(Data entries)
* * *

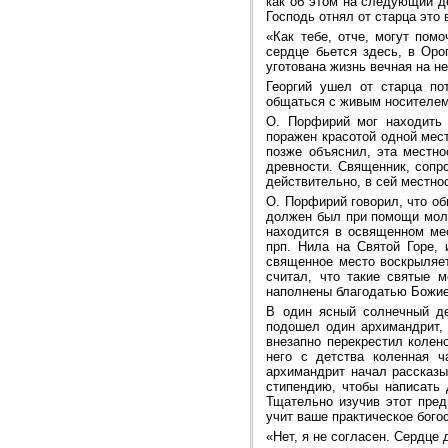
как об этом на следующий д
Господь отнял от старца это
«Как тебе, отче, могут пом
сердце бьется здесь, в Оро
уготована жизнь вечная на н
Георгий ушел от старца по
общаться с живым носителе
О. Порфирий мог находить 
поражен красотой одной мес
позже объяснил, эта местно
древности. Священник, сопр
действительно, в сей местно
О. Порфирий говорил, что об
должен был при помощи моли
находится в освященном мес
прп. Нила на Святой Горе, 
священное место воскрыляет
считал, что такие святые 
наполнены благодатью Божие
В один ясный солнечный де
подошел один архимандрит, 
внезапно перекрестил колен
него с детства коленная ч
архимандрит начал рассказы
стипендию, чтобы написать 
Тщательно изучив этот пред
учит ваше практическое бого
«Нет, я не согласен. Сердце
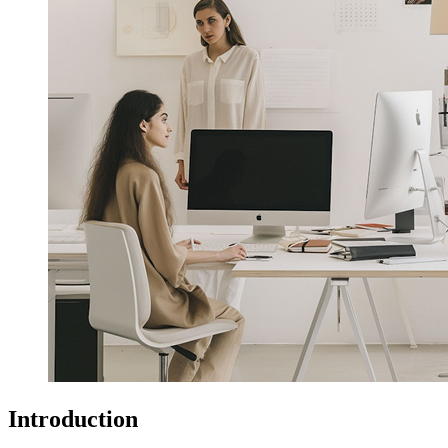
Introduction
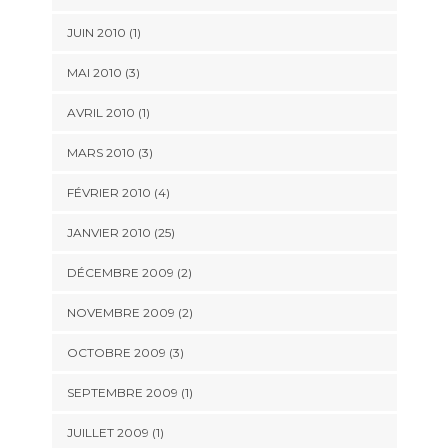
JUIN 2010 (1)
MAI 2010 (3)
AVRIL 2010 (1)
MARS 2010 (3)
FÉVRIER 2010 (4)
JANVIER 2010 (25)
DÉCEMBRE 2009 (2)
NOVEMBRE 2009 (2)
OCTOBRE 2009 (3)
SEPTEMBRE 2009 (1)
JUILLET 2009 (1)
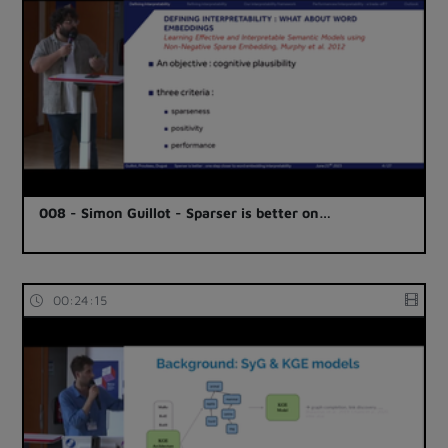
008 - Simon Guillot - Sparser is better on…
00:24:15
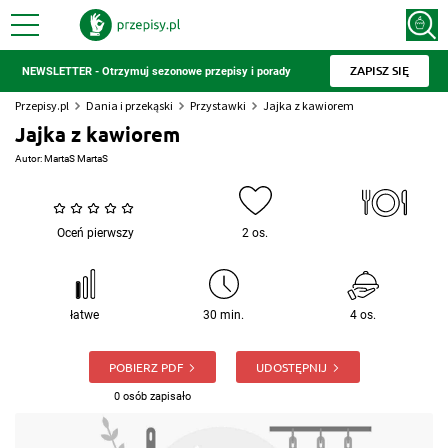
ZAPISZ SIĘ
NEWSLETTER - Otrzymuj sezonowe przepisy i porady
Przepisy.pl
Dania i przekąski
Przystawki
Jajka z kawiorem
Jajka z kawiorem
Autor:
MartaS MartaS
Oceń pierwszy
2 os.
łatwe
30 min.
4 os.
POBIERZ PDF
UDOSTĘPNIJ
0 osób zapisało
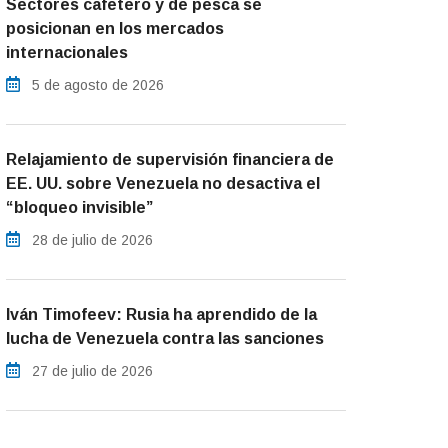
Sectores cafetero y de pesca se
posicionan en los mercados
internacionales
5 de agosto de 2026
Relajamiento de supervisión financiera de
EE. UU. sobre Venezuela no desactiva el
“bloqueo invisible”
28 de julio de 2026
Iván Timofeev: Rusia ha aprendido de la
lucha de Venezuela contra las sanciones
27 de julio de 2026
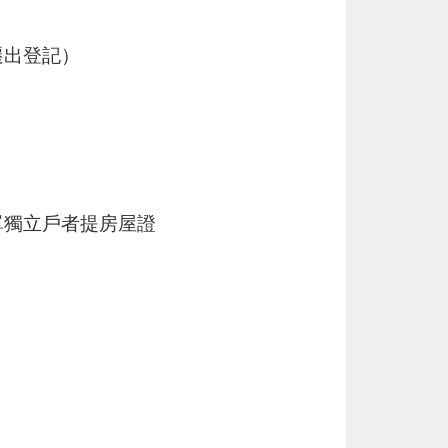
遷出登記）
單獨立戶者提房屋證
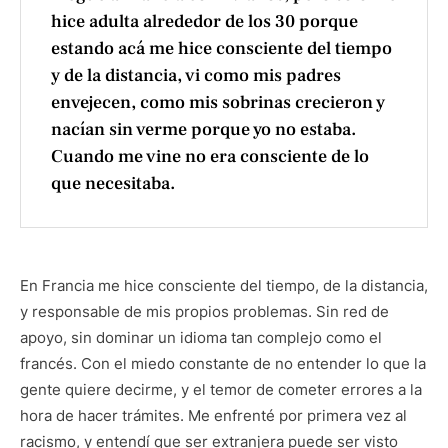
hice adulta alrededor de los 30 porque
estando acá me hice consciente del tiempo
y de la distancia, vi como mis padres
envejecen, como mis sobrinas crecieron y
nacían sin verme porque yo no estaba.
Cuando me vine no era consciente de lo
que necesitaba.
En Francia me hice consciente del tiempo, de la distancia,
y responsable de mis propios problemas. Sin red de
apoyo, sin dominar un idioma tan complejo como el
francés. Con el miedo constante de no entender lo que la
gente quiere decirme, y el temor de cometer errores a la
hora de hacer trámites. Me enfrenté por primera vez al
racismo, y entendí que ser extranjera puede ser visto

* * *

#### Task description
Only the lines that contain the string "архимандрит" are to be copied from the records.

#### Output for this exercise
подошел один архимандрит, 
архимандрит начал рассказы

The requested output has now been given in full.